Supplied records ::

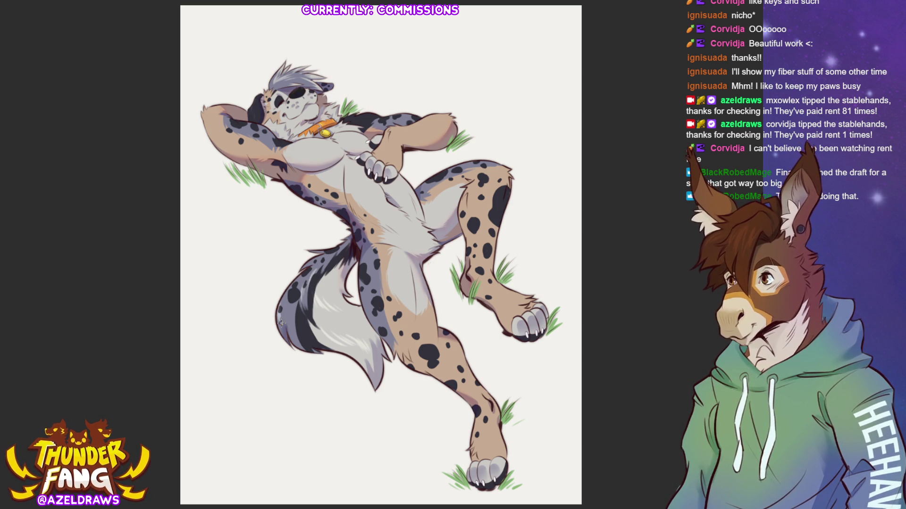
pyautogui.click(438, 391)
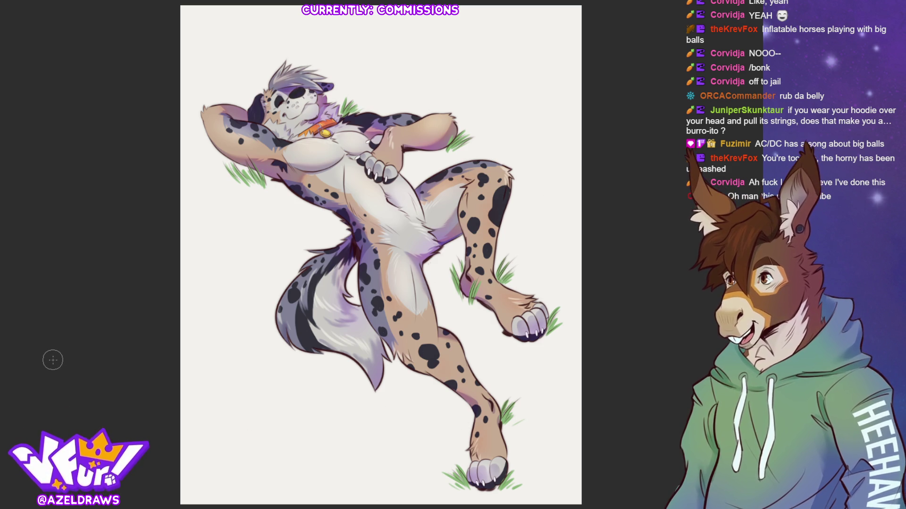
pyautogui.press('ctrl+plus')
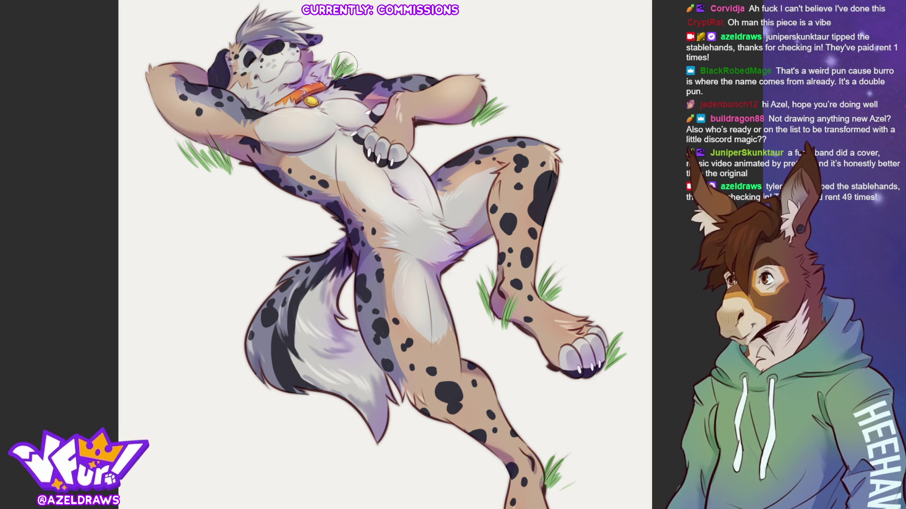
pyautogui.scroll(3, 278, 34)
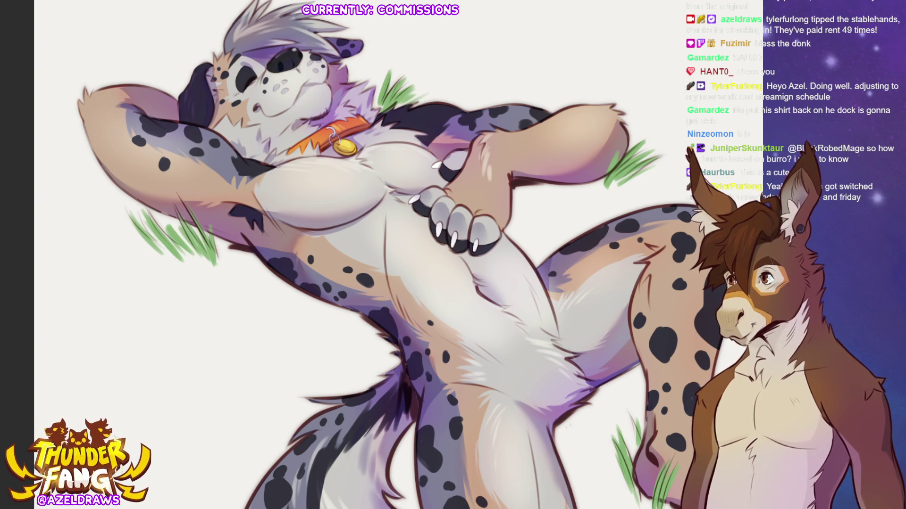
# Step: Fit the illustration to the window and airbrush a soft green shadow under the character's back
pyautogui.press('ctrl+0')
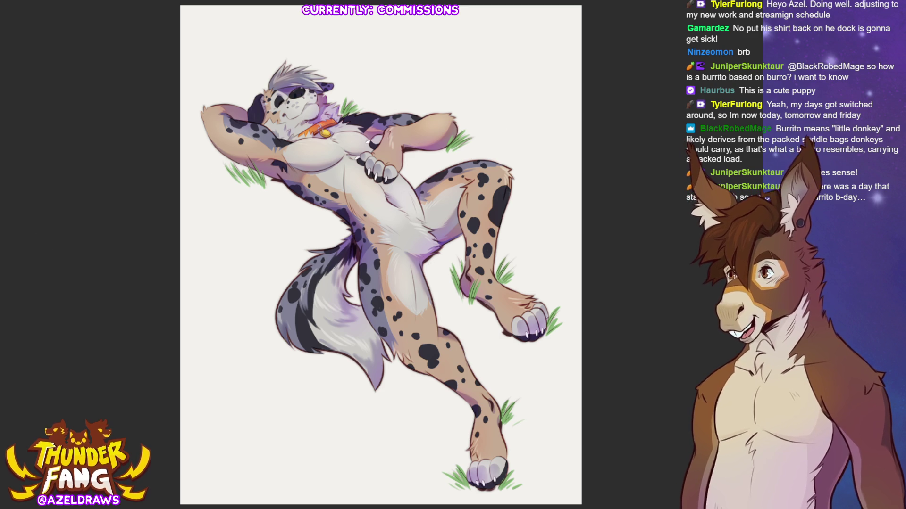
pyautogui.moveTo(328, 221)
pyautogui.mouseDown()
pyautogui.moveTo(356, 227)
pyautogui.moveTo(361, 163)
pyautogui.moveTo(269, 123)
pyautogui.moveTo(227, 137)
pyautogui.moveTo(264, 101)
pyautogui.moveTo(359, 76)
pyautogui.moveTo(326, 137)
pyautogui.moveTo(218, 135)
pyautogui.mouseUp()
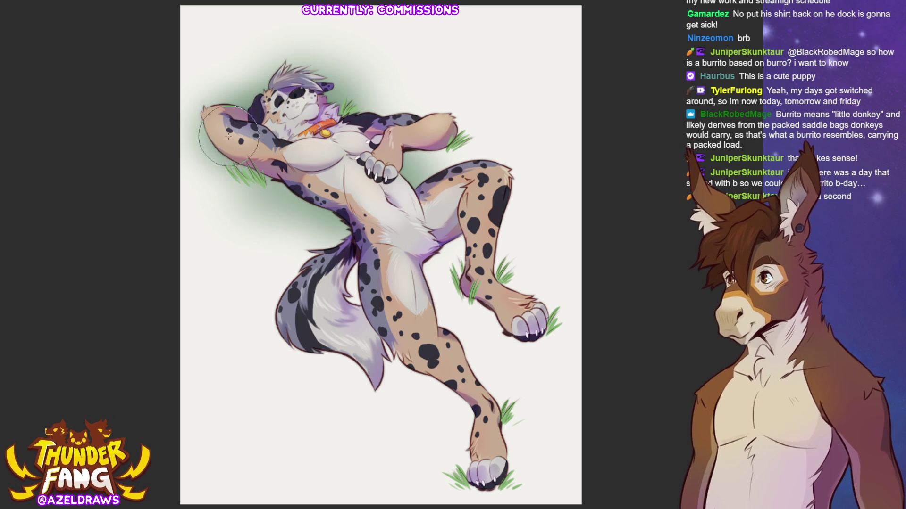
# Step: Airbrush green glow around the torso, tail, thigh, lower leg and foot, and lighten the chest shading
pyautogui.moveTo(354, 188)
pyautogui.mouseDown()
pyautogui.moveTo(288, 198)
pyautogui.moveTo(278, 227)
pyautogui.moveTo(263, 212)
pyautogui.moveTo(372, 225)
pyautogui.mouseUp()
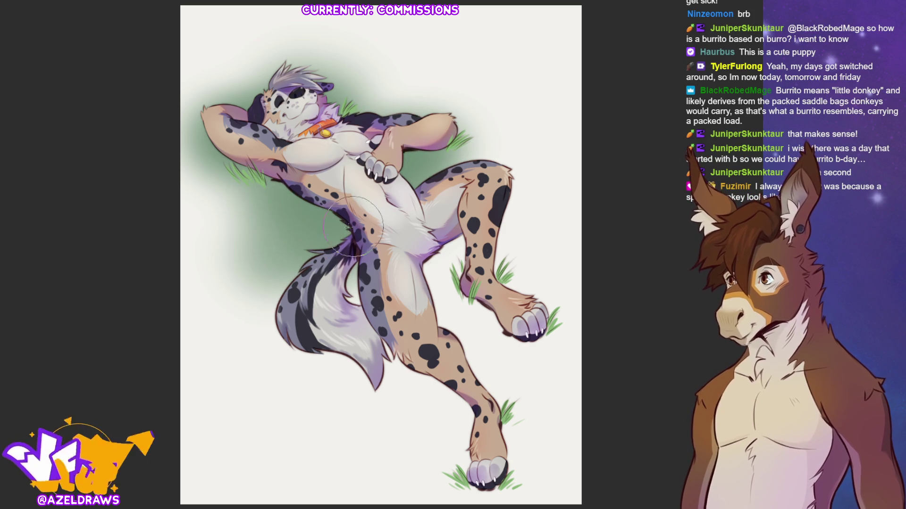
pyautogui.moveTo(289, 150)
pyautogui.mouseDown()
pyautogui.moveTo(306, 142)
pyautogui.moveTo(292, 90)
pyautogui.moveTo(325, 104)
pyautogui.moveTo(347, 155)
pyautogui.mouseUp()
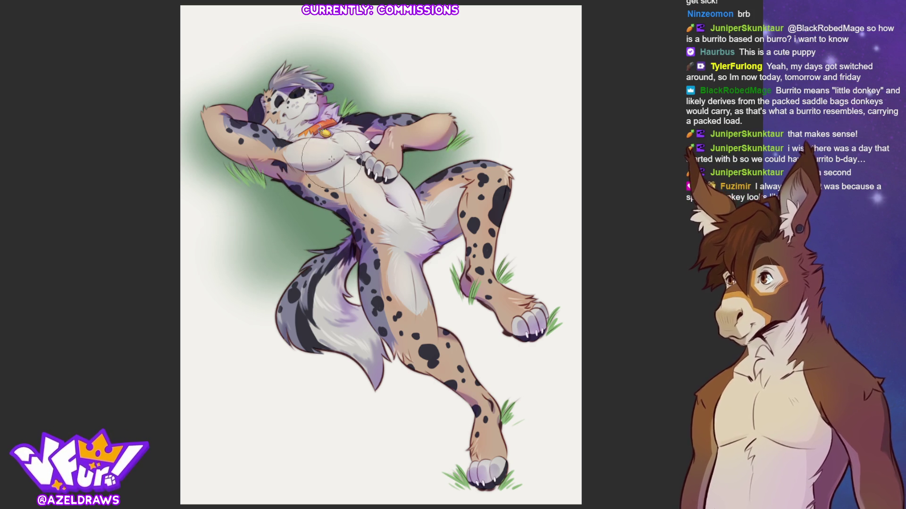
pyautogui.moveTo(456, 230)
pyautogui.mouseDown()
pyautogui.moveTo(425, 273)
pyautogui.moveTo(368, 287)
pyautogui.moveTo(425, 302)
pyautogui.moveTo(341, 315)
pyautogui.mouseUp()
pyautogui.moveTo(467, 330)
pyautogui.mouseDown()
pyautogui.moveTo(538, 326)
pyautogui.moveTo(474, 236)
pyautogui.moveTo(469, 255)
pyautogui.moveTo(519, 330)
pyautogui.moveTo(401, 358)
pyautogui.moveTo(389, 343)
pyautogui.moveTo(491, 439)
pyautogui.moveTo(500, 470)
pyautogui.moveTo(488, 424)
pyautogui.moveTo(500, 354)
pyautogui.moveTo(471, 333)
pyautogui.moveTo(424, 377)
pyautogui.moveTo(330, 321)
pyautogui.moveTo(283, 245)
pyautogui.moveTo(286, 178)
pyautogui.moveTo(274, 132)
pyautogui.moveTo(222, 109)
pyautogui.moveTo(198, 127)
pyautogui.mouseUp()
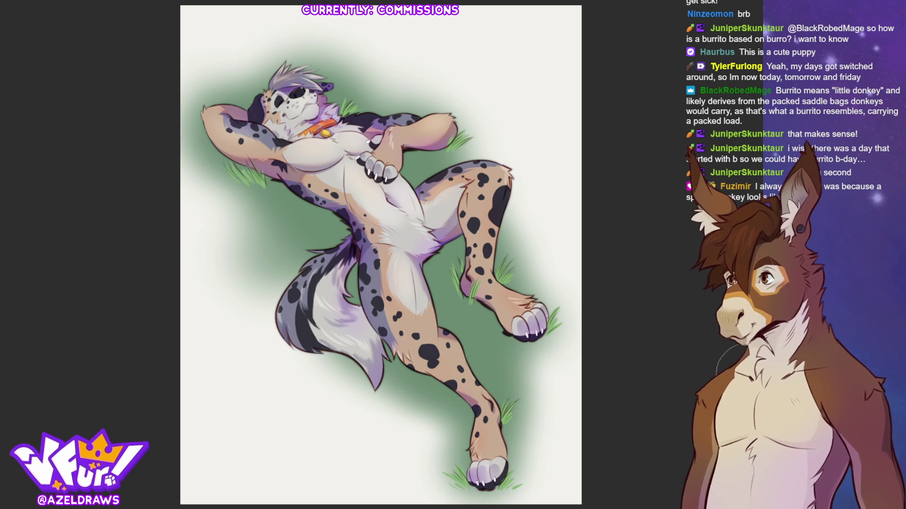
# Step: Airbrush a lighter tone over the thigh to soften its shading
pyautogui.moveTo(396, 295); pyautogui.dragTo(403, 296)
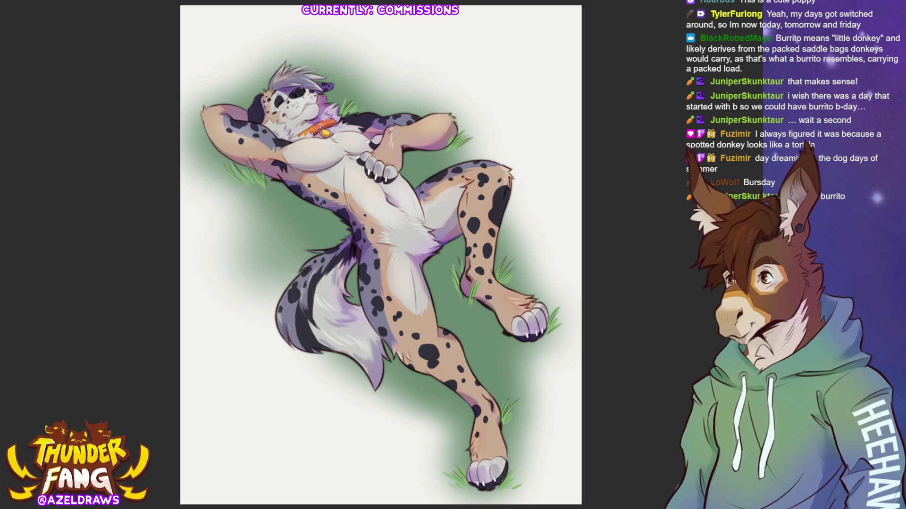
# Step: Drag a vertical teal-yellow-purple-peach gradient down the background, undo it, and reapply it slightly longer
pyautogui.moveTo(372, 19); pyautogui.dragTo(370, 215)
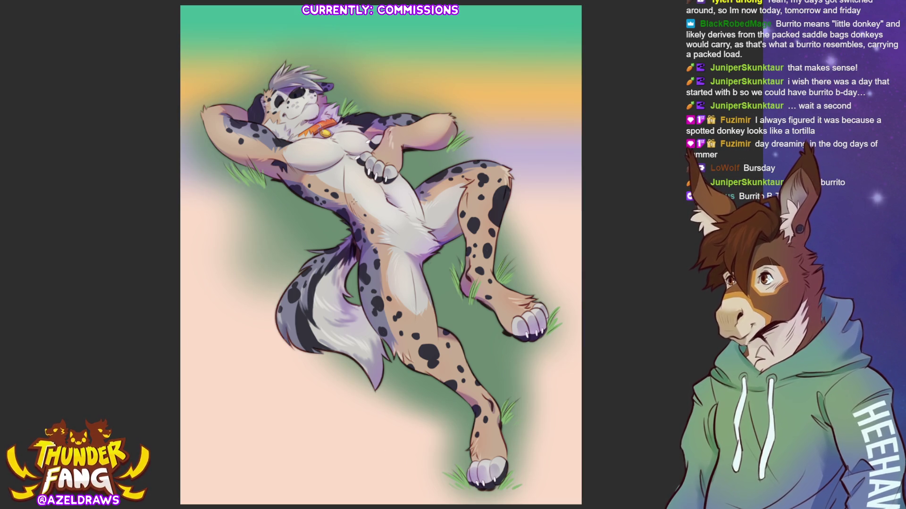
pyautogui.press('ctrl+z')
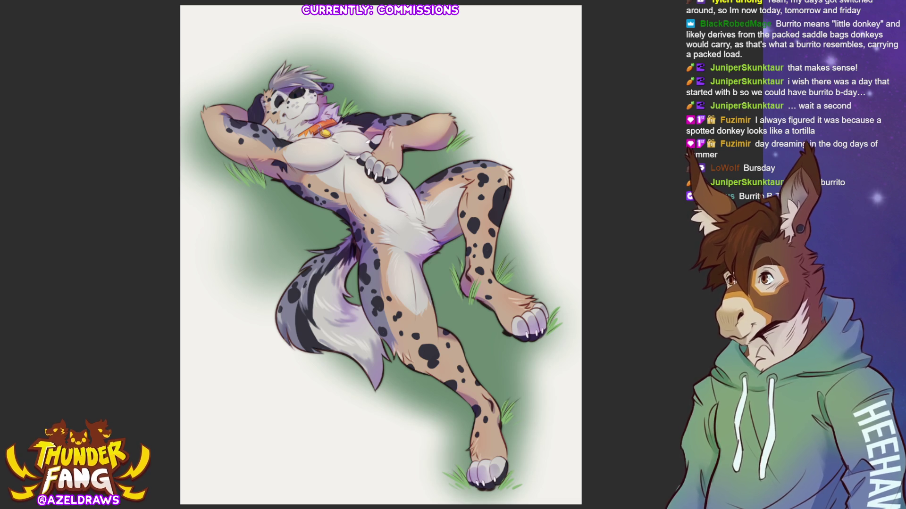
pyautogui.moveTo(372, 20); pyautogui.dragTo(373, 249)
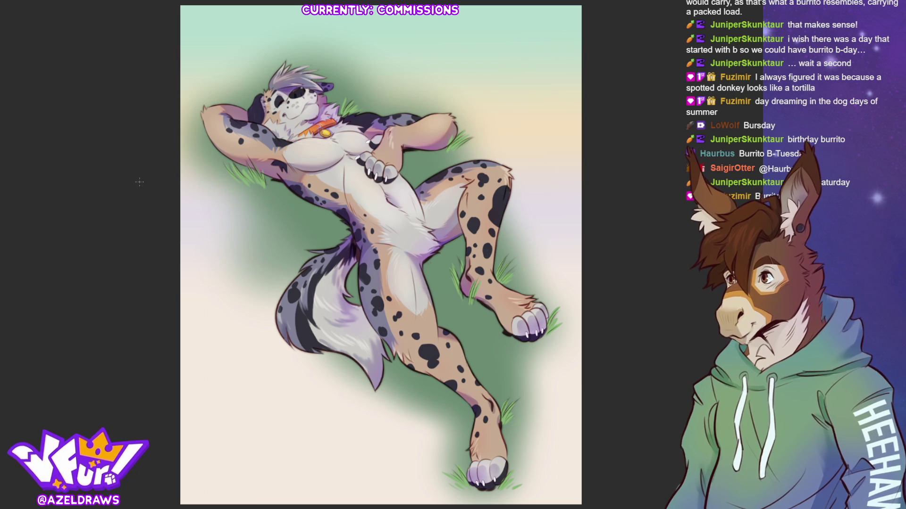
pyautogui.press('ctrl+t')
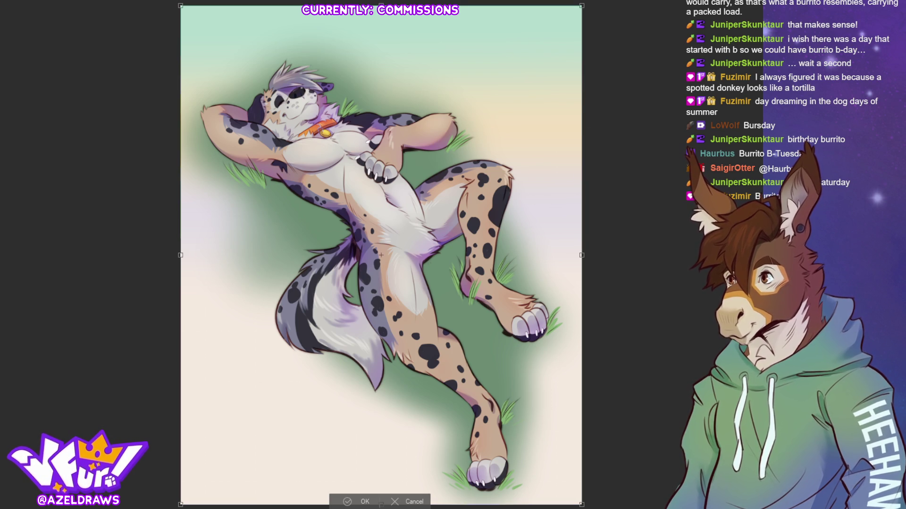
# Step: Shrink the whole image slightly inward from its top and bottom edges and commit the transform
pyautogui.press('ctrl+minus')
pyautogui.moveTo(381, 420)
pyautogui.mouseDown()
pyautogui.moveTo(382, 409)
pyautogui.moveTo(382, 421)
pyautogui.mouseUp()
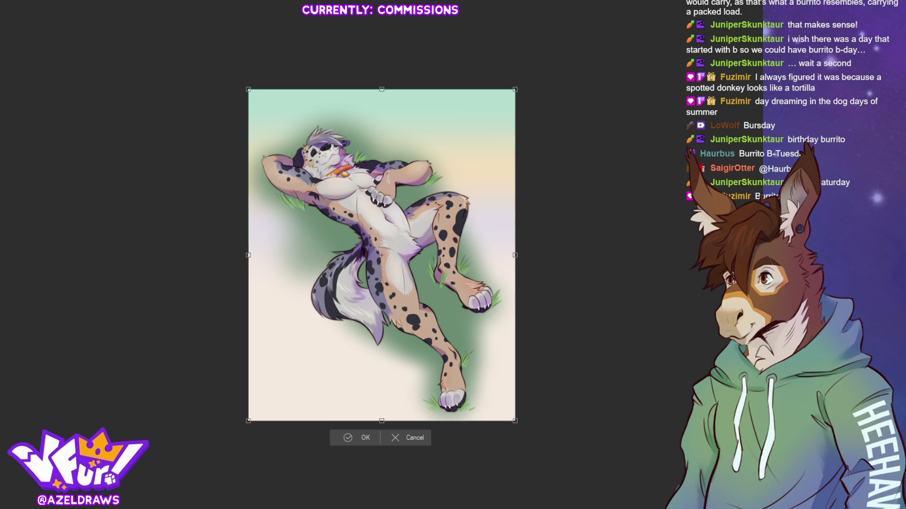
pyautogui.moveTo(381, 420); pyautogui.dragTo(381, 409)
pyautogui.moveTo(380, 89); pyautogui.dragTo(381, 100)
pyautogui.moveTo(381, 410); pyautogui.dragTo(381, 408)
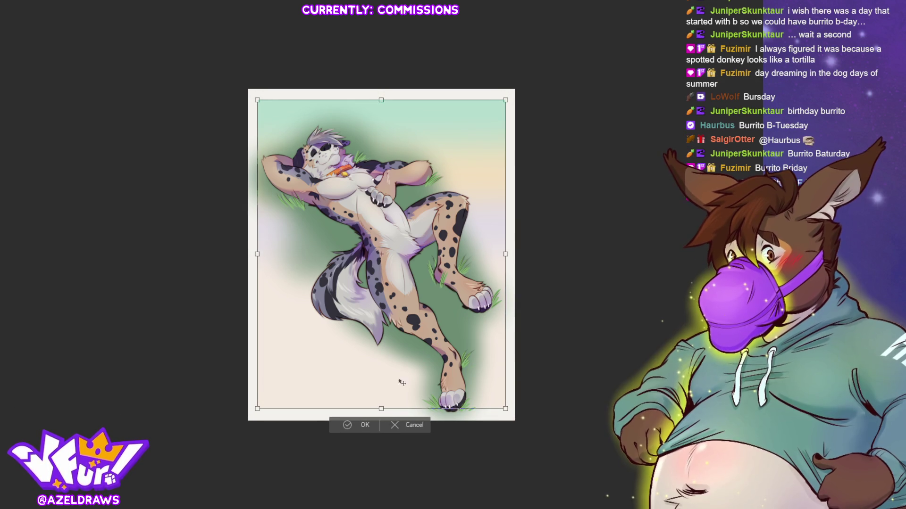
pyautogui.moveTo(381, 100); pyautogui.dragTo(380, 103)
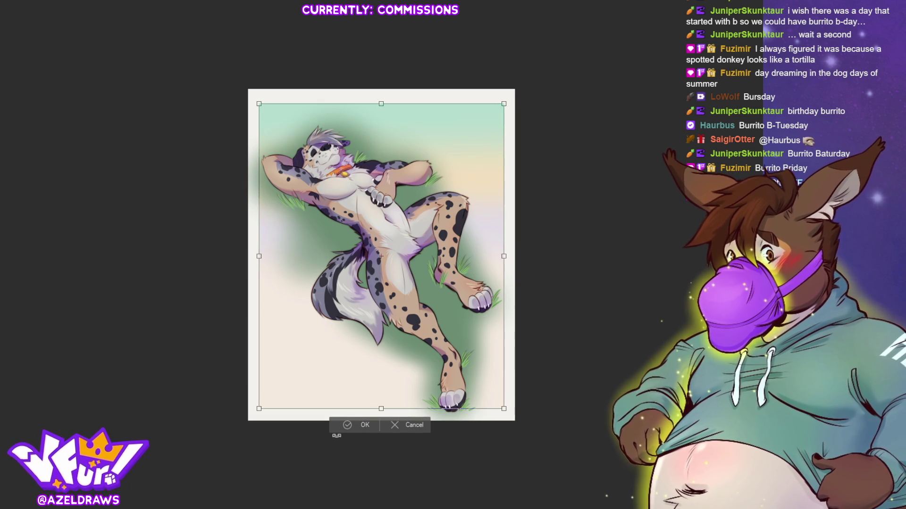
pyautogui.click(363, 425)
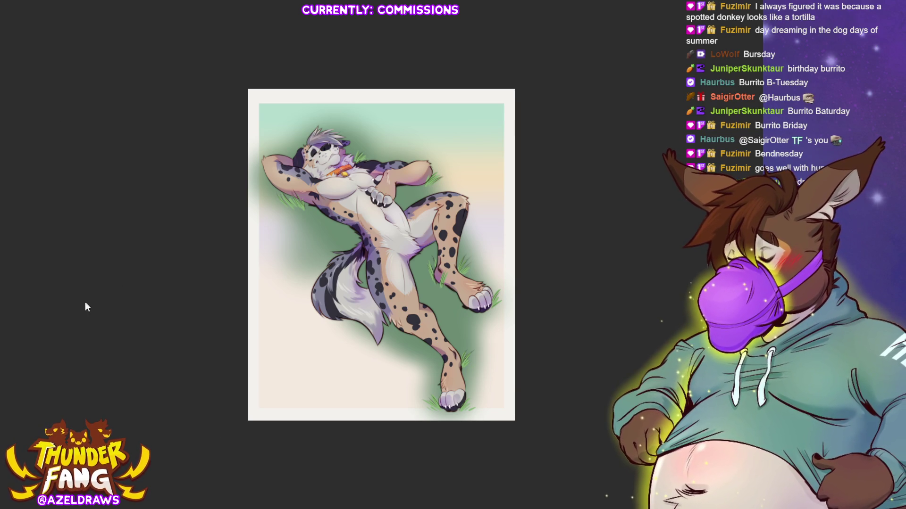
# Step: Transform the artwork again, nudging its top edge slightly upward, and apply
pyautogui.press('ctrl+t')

Work order :: Restate word for word only the lines from where the entries begin through the one with "pyautogui.moveTo(491, 439)"; omit the pictures.

Answer to the exercise ::
pyautogui.click(438, 391)
pyautogui.press('ctrl+plus')
pyautogui.scroll(3, 278, 34)
# Step: Fit the illustration to the window and airbrush a soft green shadow under the character's back
pyautogui.press('ctrl+0')
pyautogui.moveTo(328, 221)
pyautogui.mouseDown()
pyautogui.moveTo(356, 227)
pyautogui.moveTo(361, 163)
pyautogui.moveTo(269, 123)
pyautogui.moveTo(227, 137)
pyautogui.moveTo(264, 101)
pyautogui.moveTo(359, 76)
pyautogui.moveTo(326, 137)
pyautogui.moveTo(218, 135)
pyautogui.mouseUp()
# Step: Airbrush green glow around the torso, tail, thigh, lower leg and foot, and lighten the chest shading
pyautogui.moveTo(354, 188)
pyautogui.mouseDown()
pyautogui.moveTo(288, 198)
pyautogui.moveTo(278, 227)
pyautogui.moveTo(263, 212)
pyautogui.moveTo(372, 225)
pyautogui.mouseUp()
pyautogui.moveTo(289, 150)
pyautogui.mouseDown()
pyautogui.moveTo(306, 142)
pyautogui.moveTo(292, 90)
pyautogui.moveTo(325, 104)
pyautogui.moveTo(347, 155)
pyautogui.mouseUp()
pyautogui.moveTo(456, 230)
pyautogui.mouseDown()
pyautogui.moveTo(425, 273)
pyautogui.moveTo(368, 287)
pyautogui.moveTo(425, 302)
pyautogui.moveTo(341, 315)
pyautogui.mouseUp()
pyautogui.moveTo(467, 330)
pyautogui.mouseDown()
pyautogui.moveTo(538, 326)
pyautogui.moveTo(474, 236)
pyautogui.moveTo(469, 255)
pyautogui.moveTo(519, 330)
pyautogui.moveTo(401, 358)
pyautogui.moveTo(389, 343)
pyautogui.moveTo(491, 439)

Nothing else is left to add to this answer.